_Problem to solve_. Extract all of the rows below and reproduce every line verbatim, changing nothing.

START Material to process

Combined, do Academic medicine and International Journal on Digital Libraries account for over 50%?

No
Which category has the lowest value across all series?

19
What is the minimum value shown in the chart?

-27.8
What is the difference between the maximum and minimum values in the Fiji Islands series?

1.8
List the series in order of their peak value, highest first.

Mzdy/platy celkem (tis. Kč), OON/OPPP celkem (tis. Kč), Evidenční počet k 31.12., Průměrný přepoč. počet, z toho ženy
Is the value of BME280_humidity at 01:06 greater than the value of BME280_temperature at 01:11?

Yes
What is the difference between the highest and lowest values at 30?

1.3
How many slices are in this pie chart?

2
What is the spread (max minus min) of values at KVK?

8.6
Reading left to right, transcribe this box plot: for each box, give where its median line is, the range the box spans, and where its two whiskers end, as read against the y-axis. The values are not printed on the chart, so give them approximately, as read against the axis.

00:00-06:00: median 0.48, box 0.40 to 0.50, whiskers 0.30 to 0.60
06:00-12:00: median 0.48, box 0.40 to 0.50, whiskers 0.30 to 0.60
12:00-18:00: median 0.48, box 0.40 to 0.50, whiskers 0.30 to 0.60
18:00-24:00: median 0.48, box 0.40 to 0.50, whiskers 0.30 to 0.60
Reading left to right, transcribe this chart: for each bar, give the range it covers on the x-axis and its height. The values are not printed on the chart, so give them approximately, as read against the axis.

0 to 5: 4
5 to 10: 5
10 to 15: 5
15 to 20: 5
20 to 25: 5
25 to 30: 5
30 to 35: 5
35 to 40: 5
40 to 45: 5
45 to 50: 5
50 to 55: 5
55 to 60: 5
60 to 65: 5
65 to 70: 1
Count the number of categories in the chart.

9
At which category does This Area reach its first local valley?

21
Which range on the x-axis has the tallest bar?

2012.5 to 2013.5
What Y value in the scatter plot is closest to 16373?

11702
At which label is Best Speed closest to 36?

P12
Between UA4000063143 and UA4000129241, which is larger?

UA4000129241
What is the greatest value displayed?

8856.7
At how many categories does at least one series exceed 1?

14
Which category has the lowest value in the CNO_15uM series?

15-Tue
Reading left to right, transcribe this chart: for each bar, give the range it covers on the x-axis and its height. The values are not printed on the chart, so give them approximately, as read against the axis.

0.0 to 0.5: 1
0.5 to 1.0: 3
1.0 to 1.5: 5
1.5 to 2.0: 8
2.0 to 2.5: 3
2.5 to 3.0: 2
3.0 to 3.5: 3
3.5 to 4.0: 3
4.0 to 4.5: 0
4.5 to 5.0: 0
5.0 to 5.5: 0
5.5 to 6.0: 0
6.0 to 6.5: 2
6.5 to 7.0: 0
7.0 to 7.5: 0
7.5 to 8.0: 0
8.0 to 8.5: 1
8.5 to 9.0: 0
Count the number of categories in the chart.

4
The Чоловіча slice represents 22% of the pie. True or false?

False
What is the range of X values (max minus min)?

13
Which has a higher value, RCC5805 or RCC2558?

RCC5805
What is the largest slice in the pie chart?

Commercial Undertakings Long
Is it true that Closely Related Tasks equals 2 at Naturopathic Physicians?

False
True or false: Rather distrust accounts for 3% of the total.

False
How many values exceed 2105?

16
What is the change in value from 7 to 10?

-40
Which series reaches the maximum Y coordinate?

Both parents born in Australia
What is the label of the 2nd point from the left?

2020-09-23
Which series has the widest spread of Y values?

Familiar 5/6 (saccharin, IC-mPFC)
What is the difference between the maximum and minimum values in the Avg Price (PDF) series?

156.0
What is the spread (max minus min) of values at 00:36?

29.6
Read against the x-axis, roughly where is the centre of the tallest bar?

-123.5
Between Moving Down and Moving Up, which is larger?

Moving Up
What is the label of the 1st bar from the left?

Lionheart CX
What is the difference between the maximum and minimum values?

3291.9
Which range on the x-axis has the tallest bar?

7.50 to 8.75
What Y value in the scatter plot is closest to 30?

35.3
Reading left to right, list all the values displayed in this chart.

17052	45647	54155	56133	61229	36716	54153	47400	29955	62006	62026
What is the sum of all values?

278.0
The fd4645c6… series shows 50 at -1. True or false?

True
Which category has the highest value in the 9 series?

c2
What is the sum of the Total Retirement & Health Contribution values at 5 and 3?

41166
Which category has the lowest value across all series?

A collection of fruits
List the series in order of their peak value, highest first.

END Material to process

_Reply to the exercise_.
Combined, do Academic medicine and International Journal on Digital Libraries account for over 50%?

No
Which category has the lowest value across all series?

19
What is the minimum value shown in the chart?

-27.8
What is the difference between the maximum and minimum values in the Fiji Islands series?

1.8
List the series in order of their peak value, highest first.

Mzdy/platy celkem (tis. Kč), OON/OPPP celkem (tis. Kč), Evidenční počet k 31.12., Průměrný přepoč. počet, z toho ženy
Is the value of BME280_humidity at 01:06 greater than the value of BME280_temperature at 01:11?

Yes
What is the difference between the highest and lowest values at 30?

1.3
How many slices are in this pie chart?

2
What is the spread (max minus min) of values at KVK?

8.6
Reading left to right, transcribe this box plot: for each box, give where its median line is, the range the box spans, and where its two whiskers end, as read against the y-axis. The values are not printed on the chart, so give them approximately, as read against the axis.

00:00-06:00: median 0.48, box 0.40 to 0.50, whiskers 0.30 to 0.60
06:00-12:00: median 0.48, box 0.40 to 0.50, whiskers 0.30 to 0.60
12:00-18:00: median 0.48, box 0.40 to 0.50, whiskers 0.30 to 0.60
18:00-24:00: median 0.48, box 0.40 to 0.50, whiskers 0.30 to 0.60
Reading left to right, transcribe this chart: for each bar, give the range it covers on the x-axis and its height. The values are not printed on the chart, so give them approximately, as read against the axis.

0 to 5: 4
5 to 10: 5
10 to 15: 5
15 to 20: 5
20 to 25: 5
25 to 30: 5
30 to 35: 5
35 to 40: 5
40 to 45: 5
45 to 50: 5
50 to 55: 5
55 to 60: 5
60 to 65: 5
65 to 70: 1
Count the number of categories in the chart.

9
At which category does This Area reach its first local valley?

21
Which range on the x-axis has the tallest bar?

2012.5 to 2013.5
What Y value in the scatter plot is closest to 16373?

11702
At which label is Best Speed closest to 36?

P12
Between UA4000063143 and UA4000129241, which is larger?

UA4000129241
What is the greatest value displayed?

8856.7
At how many categories does at least one series exceed 1?

14
Which category has the lowest value in the CNO_15uM series?

15-Tue
Reading left to right, transcribe this chart: for each bar, give the range it covers on the x-axis and its height. The values are not printed on the chart, so give them approximately, as read against the axis.

0.0 to 0.5: 1
0.5 to 1.0: 3
1.0 to 1.5: 5
1.5 to 2.0: 8
2.0 to 2.5: 3
2.5 to 3.0: 2
3.0 to 3.5: 3
3.5 to 4.0: 3
4.0 to 4.5: 0
4.5 to 5.0: 0
5.0 to 5.5: 0
5.5 to 6.0: 0
6.0 to 6.5: 2
6.5 to 7.0: 0
7.0 to 7.5: 0
7.5 to 8.0: 0
8.0 to 8.5: 1
8.5 to 9.0: 0
Count the number of categories in the chart.

4
The Чоловіча slice represents 22% of the pie. True or false?

False
What is the range of X values (max minus min)?

13
Which has a higher value, RCC5805 or RCC2558?

RCC5805
What is the largest slice in the pie chart?

Commercial Undertakings Long
Is it true that Closely Related Tasks equals 2 at Naturopathic Physicians?

False
True or false: Rather distrust accounts for 3% of the total.

False
How many values exceed 2105?

16
What is the change in value from 7 to 10?

-40
Which series reaches the maximum Y coordinate?

Both parents born in Australia
What is the label of the 2nd point from the left?

2020-09-23
Which series has the widest spread of Y values?

Familiar 5/6 (saccharin, IC-mPFC)
What is the difference between the maximum and minimum values in the Avg Price (PDF) series?

156.0
What is the spread (max minus min) of values at 00:36?

29.6
Read against the x-axis, roughly where is the centre of the tallest bar?

-123.5
Between Moving Down and Moving Up, which is larger?

Moving Up
What is the label of the 1st bar from the left?

Lionheart CX
What is the difference between the maximum and minimum values?

3291.9
Which range on the x-axis has the tallest bar?

7.50 to 8.75
What Y value in the scatter plot is closest to 30?

35.3
Reading left to right, list all the values displayed in this chart.

17052	45647	54155	56133	61229	36716	54153	47400	29955	62006	62026
What is the sum of all values?

278.0
The fd4645c6… series shows 50 at -1. True or false?

True
Which category has the highest value in the 9 series?

c2
What is the sum of the Total Retirement & Health Contribution values at 5 and 3?

41166
Which category has the lowest value across all series?

A collection of fruits
List the series in order of their peak value, highest first.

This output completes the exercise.